Put simply, Obama has misread his mandate. Perhaps he thought he was elevated to pass health care – they loved it in Iowa! – but in fact it was the economic crisis that got him elected, is now our national preoccupation, and will be the solution of which (or lack of one) that determines whether he’s re-elected.

Obama seems to have forgotten all the stuff he proclaimed in the campaign about a new type of non-divisive presidency, even though that promise of bipartisanship was the facet of his candidacy that appealed the most to independents. Of course, the Republicans have made bipartisanship difficult. But he was the one in the campaign who claimed he could deal in a new way with those across the aisle – in contrast with his primary opponent, Hillary Clinton, who once called that opposition “the vast right-wing conspiracy.”

Obama further miscalculated what a president actually does and is expected to do in a constitutionally weak office. When it comes to the economy in an interdependent world, there’s not a whole lot under his office’s control.

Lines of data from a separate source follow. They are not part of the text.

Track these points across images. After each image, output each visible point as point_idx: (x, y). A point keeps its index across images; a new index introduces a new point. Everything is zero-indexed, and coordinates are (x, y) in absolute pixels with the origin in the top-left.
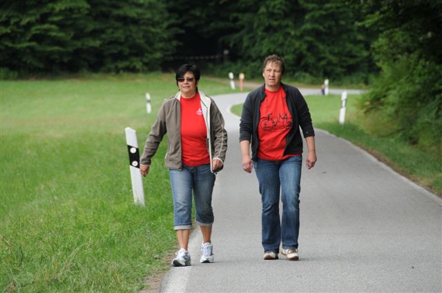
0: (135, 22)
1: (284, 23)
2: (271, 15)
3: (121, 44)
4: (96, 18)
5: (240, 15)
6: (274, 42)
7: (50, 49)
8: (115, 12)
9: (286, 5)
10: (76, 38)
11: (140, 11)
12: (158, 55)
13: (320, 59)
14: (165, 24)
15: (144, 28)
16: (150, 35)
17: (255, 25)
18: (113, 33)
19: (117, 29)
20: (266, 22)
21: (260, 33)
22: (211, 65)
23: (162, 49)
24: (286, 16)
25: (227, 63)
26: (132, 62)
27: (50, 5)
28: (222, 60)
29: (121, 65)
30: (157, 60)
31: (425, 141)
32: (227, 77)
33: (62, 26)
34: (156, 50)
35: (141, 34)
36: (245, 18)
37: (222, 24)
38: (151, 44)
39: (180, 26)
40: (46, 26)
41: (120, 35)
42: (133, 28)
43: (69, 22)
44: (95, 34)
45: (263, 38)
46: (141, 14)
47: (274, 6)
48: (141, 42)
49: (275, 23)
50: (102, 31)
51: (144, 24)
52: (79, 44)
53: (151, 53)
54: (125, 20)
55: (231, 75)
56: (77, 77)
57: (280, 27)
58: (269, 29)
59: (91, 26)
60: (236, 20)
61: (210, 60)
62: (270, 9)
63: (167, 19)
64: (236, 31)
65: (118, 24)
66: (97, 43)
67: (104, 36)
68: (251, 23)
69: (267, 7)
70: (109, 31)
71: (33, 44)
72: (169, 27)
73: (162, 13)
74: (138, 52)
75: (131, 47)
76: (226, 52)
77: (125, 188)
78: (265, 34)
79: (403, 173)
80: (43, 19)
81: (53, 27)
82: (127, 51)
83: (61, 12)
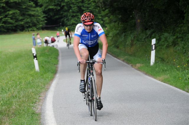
0: (33, 16)
1: (78, 14)
2: (73, 12)
3: (29, 23)
4: (22, 15)
5: (64, 12)
6: (75, 20)
7: (8, 25)
8: (27, 13)
9: (78, 9)
10: (16, 22)
11: (34, 12)
12: (41, 26)
14: (42, 16)
15: (36, 17)
16: (38, 20)
17: (68, 15)
18: (27, 20)
19: (28, 18)
20: (72, 14)
21: (70, 17)
22: (56, 28)
23: (42, 24)
24: (78, 12)
25: (61, 27)
26: (33, 28)
27: (8, 12)
28: (60, 26)
29: (30, 29)
30: (40, 27)
31: (121, 47)
32: (61, 31)
33: (12, 18)
34: (40, 24)
35: (35, 19)
36: (65, 14)
37: (57, 17)
38: (38, 22)
39: (46, 17)
40: (7, 18)
41: (29, 20)
42: (33, 18)
43: (14, 17)
44: (22, 20)
45: (71, 19)
46: (34, 13)
47: (74, 10)
48: (36, 22)
49: (75, 14)
50: (23, 19)
51: (36, 16)
52: (17, 23)
53: (38, 25)
54: (30, 16)
55: (63, 30)
56: (16, 33)
57: (76, 15)
58: (73, 16)
59: (21, 18)
60: (62, 14)
61: (56, 26)
62: (73, 11)
63: (43, 15)
64: (62, 18)
66: (23, 23)
67: (24, 21)
69: (72, 10)
70: (26, 19)
71: (3, 24)
72: (44, 17)
73: (41, 13)
74: (35, 25)
75: (32, 24)
76: (61, 24)
77: (33, 66)
78: (72, 18)
79: (115, 57)
80: (6, 16)
81: (9, 19)
82: (31, 25)
83: (11, 14)
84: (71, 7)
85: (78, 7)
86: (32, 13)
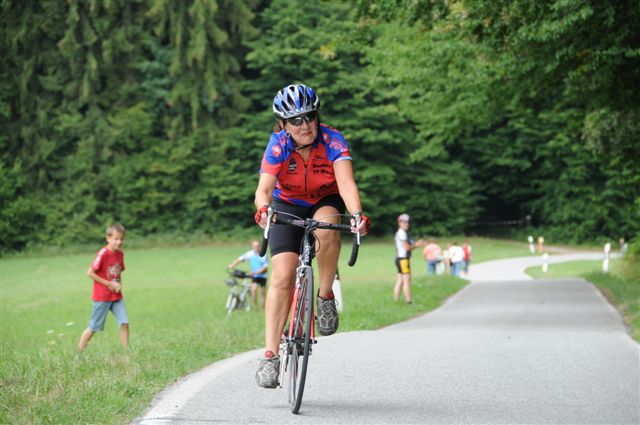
0: (439, 188)
1: (585, 189)
2: (573, 182)
3: (425, 209)
4: (402, 185)
5: (541, 182)
6: (575, 208)
8: (420, 179)
9: (588, 173)
10: (382, 204)
11: (444, 177)
12: (461, 220)
13: (622, 225)
14: (468, 191)
15: (447, 194)
16: (454, 201)
17: (556, 191)
18: (417, 199)
19: (421, 195)
20: (567, 188)
21: (561, 198)
22: (513, 230)
23: (465, 215)
24: (587, 182)
25: (529, 228)
26: (435, 227)
28: (524, 225)
29: (426, 229)
30: (459, 224)
34: (459, 215)
35: (444, 200)
36: (546, 184)
37: (523, 191)
38: (454, 209)
39: (483, 193)
41: (424, 200)
42: (437, 194)
43: (375, 189)
44: (400, 200)
45: (564, 204)
46: (443, 181)
47: (575, 173)
48: (445, 207)
49: (576, 189)
50: (407, 198)
51: (449, 190)
52: (385, 210)
53: (454, 218)
54: (429, 187)
56: (383, 241)
57: (581, 193)
58: (570, 195)
59: (397, 193)
60: (537, 186)
61: (513, 226)
62: (571, 176)
63: (472, 185)
64: (538, 196)
65: (422, 191)
67: (408, 202)
68: (552, 190)
69: (568, 174)
70: (414, 197)
72: (473, 194)
73: (465, 180)
74: (442, 217)
75: (434, 213)
76: (528, 218)
78: (566, 200)
82: (431, 216)
83: (368, 180)
84: (564, 165)
85: (589, 166)
86: (436, 179)
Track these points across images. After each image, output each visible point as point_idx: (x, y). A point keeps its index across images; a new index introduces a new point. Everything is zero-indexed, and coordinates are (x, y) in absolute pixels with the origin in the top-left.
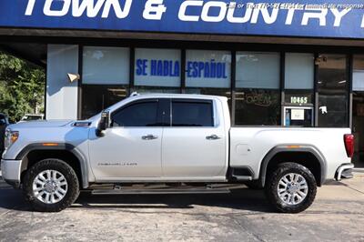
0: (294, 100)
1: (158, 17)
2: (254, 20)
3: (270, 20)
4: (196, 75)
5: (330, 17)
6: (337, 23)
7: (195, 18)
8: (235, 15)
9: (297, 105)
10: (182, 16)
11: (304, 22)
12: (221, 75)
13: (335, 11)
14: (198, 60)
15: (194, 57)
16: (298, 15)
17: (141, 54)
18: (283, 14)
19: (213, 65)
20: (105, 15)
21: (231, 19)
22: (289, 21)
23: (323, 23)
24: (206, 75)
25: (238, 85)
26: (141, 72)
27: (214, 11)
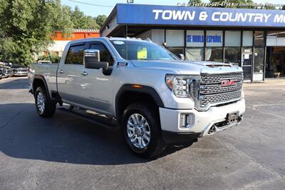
0: (246, 51)
1: (205, 19)
2: (238, 20)
3: (244, 20)
4: (210, 41)
5: (264, 18)
6: (266, 21)
7: (217, 20)
8: (232, 18)
9: (246, 53)
10: (213, 19)
11: (255, 21)
12: (219, 41)
13: (265, 15)
14: (213, 35)
15: (209, 33)
16: (253, 17)
17: (189, 33)
18: (248, 17)
19: (217, 37)
20: (185, 19)
21: (231, 20)
22: (250, 20)
23: (261, 21)
24: (214, 41)
25: (226, 45)
26: (189, 41)
27: (224, 17)
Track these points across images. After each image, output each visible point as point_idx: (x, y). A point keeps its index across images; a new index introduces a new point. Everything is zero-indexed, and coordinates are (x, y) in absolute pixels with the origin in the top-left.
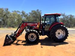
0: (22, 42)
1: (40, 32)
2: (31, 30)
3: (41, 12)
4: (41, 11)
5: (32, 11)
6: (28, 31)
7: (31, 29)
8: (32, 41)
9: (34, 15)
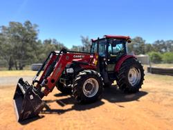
3: (36, 29)
4: (36, 26)
5: (12, 23)
9: (17, 34)
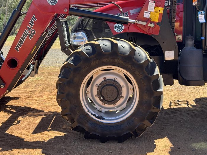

Now that we, as a nation, have awakened from our post-election, post-racial dream state, we’ve begun to notice that our president may not be much interested in being a chief “executive,” given that he’s never run anything before or expressed the slightest inclination to do so. He has big ideas, to be sure, but that’s only a small part of the job. The hard, nitty-gritty labor of figuring out how government can actually work better – the operative word is “governing” – seems to hold no appeal for him.